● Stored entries
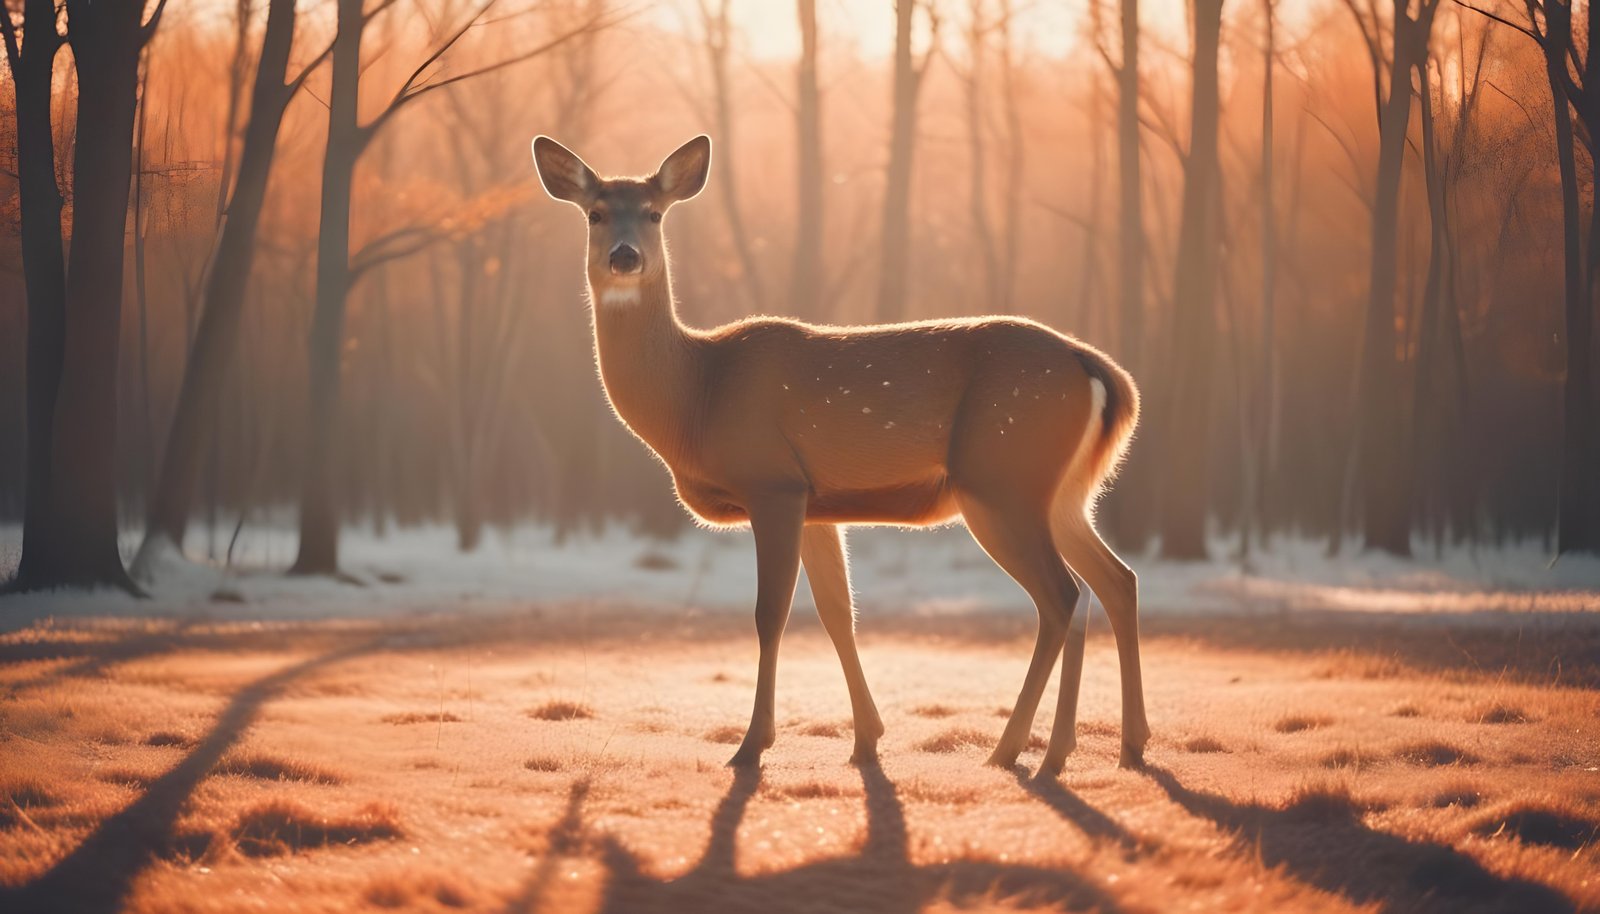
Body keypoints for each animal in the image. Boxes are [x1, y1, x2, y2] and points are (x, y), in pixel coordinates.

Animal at [531, 134, 1148, 774]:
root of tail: (1097, 369)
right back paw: (1113, 746)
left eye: (654, 213)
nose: (625, 256)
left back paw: (1014, 751)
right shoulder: (817, 505)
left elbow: (770, 613)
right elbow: (837, 614)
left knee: (1062, 595)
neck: (697, 396)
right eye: (596, 213)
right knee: (1115, 580)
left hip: (1002, 480)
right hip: (1062, 493)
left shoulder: (773, 482)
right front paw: (866, 739)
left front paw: (752, 745)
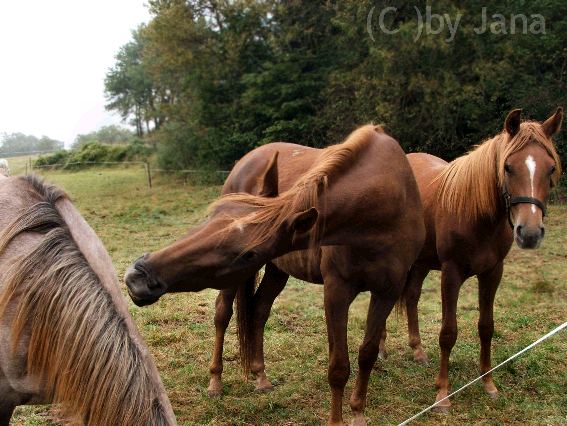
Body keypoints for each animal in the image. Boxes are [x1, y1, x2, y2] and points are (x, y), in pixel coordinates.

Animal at [125, 125, 426, 424]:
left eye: (249, 254)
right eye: (211, 217)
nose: (136, 276)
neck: (382, 205)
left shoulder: (387, 292)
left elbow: (367, 354)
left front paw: (358, 414)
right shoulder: (337, 291)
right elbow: (339, 366)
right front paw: (336, 420)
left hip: (277, 270)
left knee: (259, 310)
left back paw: (260, 376)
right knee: (222, 315)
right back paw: (215, 383)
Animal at [382, 108, 564, 412]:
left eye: (550, 168)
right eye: (507, 167)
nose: (529, 233)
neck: (475, 214)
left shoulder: (492, 272)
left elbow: (486, 327)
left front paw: (489, 384)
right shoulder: (451, 273)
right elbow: (448, 333)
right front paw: (442, 395)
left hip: (421, 262)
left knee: (412, 296)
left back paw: (418, 351)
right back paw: (381, 351)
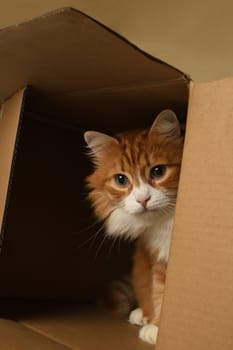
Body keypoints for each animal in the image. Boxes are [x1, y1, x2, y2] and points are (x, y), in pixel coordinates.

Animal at [83, 110, 184, 346]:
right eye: (121, 180)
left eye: (158, 171)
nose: (142, 199)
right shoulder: (157, 260)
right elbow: (159, 293)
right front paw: (156, 327)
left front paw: (158, 330)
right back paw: (141, 315)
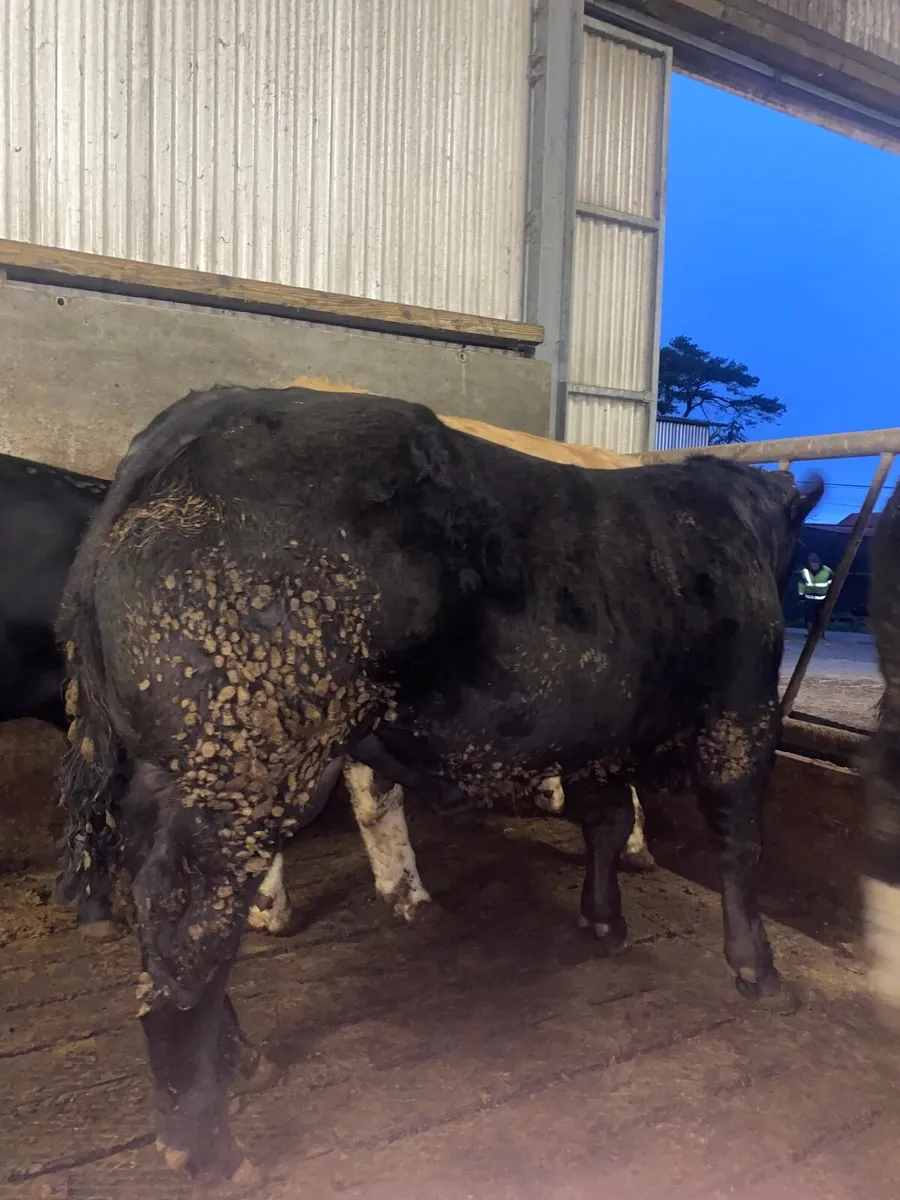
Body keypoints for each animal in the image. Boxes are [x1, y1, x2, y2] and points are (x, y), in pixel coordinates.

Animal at [56, 385, 822, 1180]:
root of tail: (193, 419)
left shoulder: (599, 734)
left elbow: (607, 822)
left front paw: (604, 920)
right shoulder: (742, 714)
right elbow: (739, 848)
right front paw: (758, 970)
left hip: (170, 768)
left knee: (159, 899)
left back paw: (241, 1060)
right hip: (244, 760)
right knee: (187, 919)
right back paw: (206, 1146)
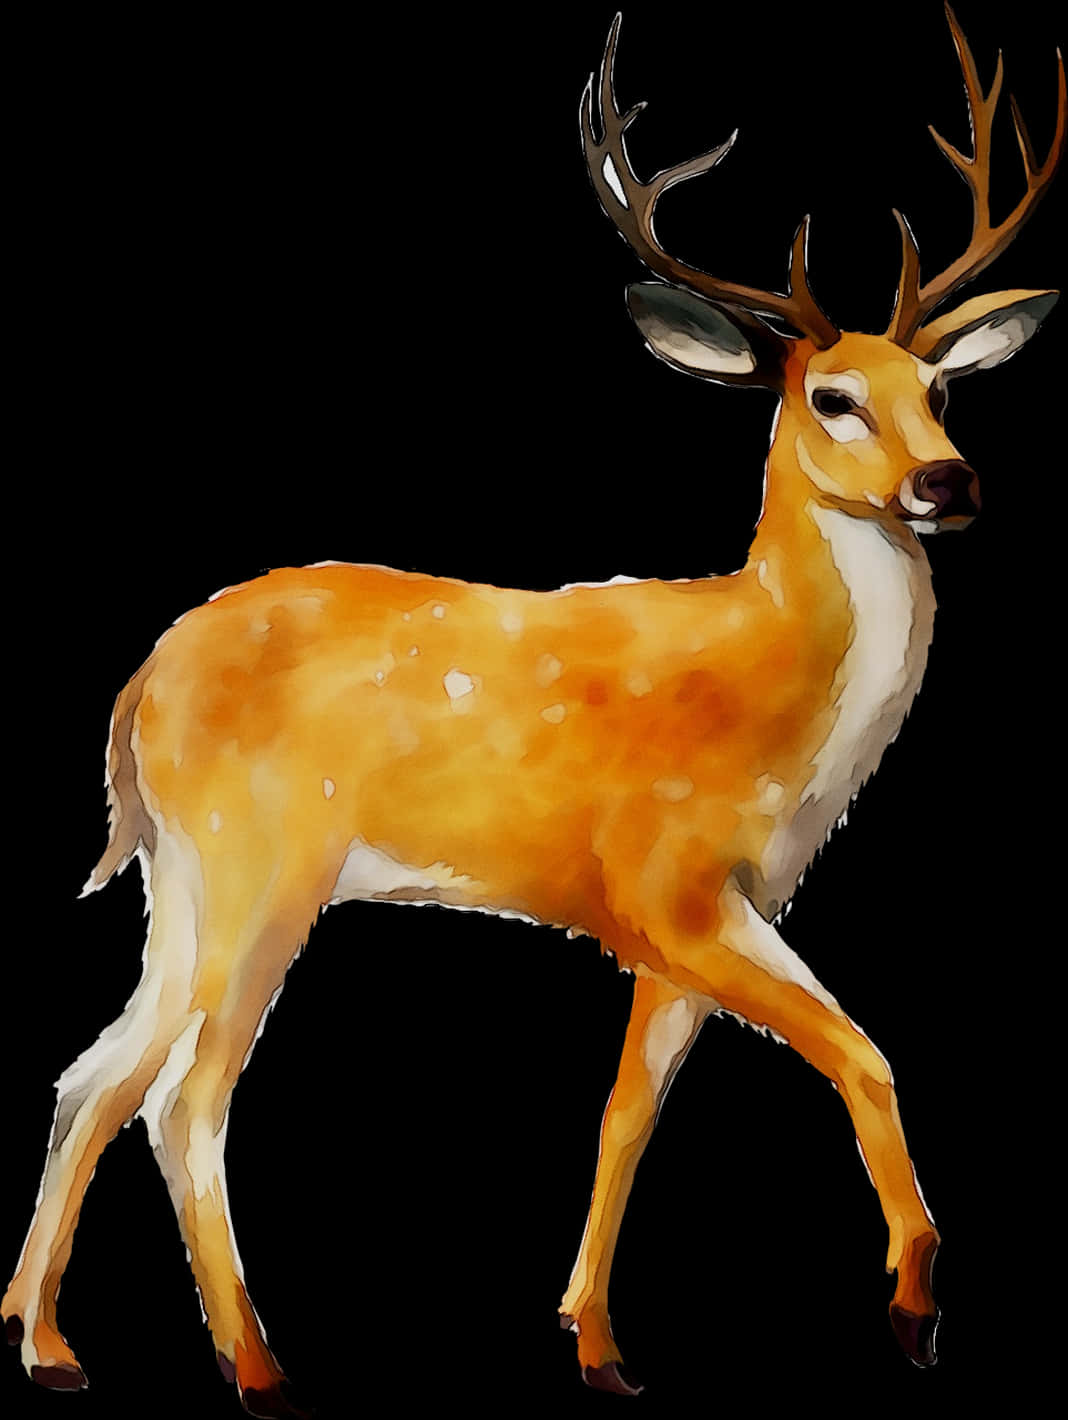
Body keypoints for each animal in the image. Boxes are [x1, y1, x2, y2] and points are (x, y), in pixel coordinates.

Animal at [3, 6, 1064, 1413]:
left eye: (939, 392)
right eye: (831, 396)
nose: (950, 484)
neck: (783, 707)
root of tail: (135, 691)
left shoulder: (723, 905)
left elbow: (627, 1109)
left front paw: (600, 1345)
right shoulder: (662, 883)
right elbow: (862, 1050)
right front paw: (912, 1306)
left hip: (179, 874)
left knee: (94, 1073)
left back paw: (46, 1342)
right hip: (261, 862)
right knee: (189, 1093)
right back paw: (258, 1366)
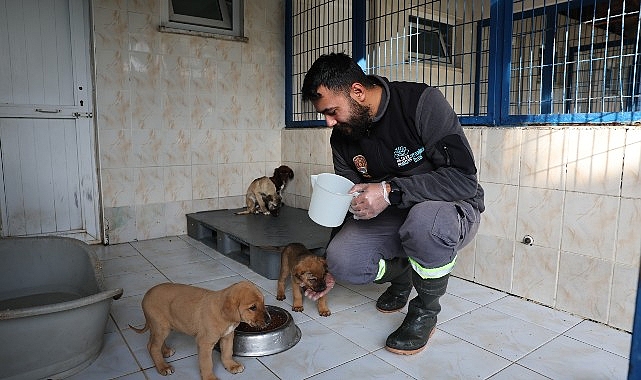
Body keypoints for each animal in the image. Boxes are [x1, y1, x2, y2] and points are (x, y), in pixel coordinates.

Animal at [129, 280, 268, 380]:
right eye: (253, 307)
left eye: (263, 302)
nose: (269, 319)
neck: (223, 314)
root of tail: (146, 295)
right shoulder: (204, 343)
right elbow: (207, 363)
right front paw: (210, 378)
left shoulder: (227, 336)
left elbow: (227, 353)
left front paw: (231, 366)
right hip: (161, 326)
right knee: (152, 347)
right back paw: (163, 367)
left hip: (161, 326)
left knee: (151, 342)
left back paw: (165, 351)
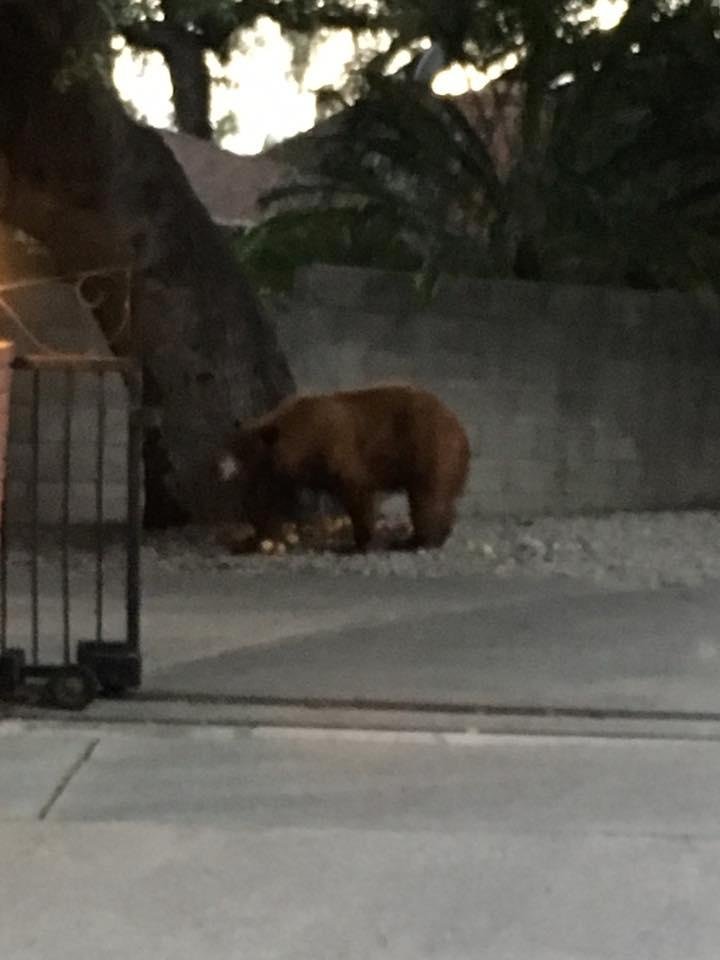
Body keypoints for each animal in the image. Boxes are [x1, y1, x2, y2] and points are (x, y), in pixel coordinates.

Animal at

● Required action
Search the entries above for lines containing the word "knee", and copy each one.

● Solution to this exercise
left knee: (1062, 595)
right knee: (1115, 580)
left knee: (259, 310)
right knee: (222, 315)
left knee: (412, 296)
left knee: (159, 899)
right knee: (187, 919)
left knee: (94, 1073)
right knee: (189, 1093)
right knee: (152, 347)
left knee: (151, 342)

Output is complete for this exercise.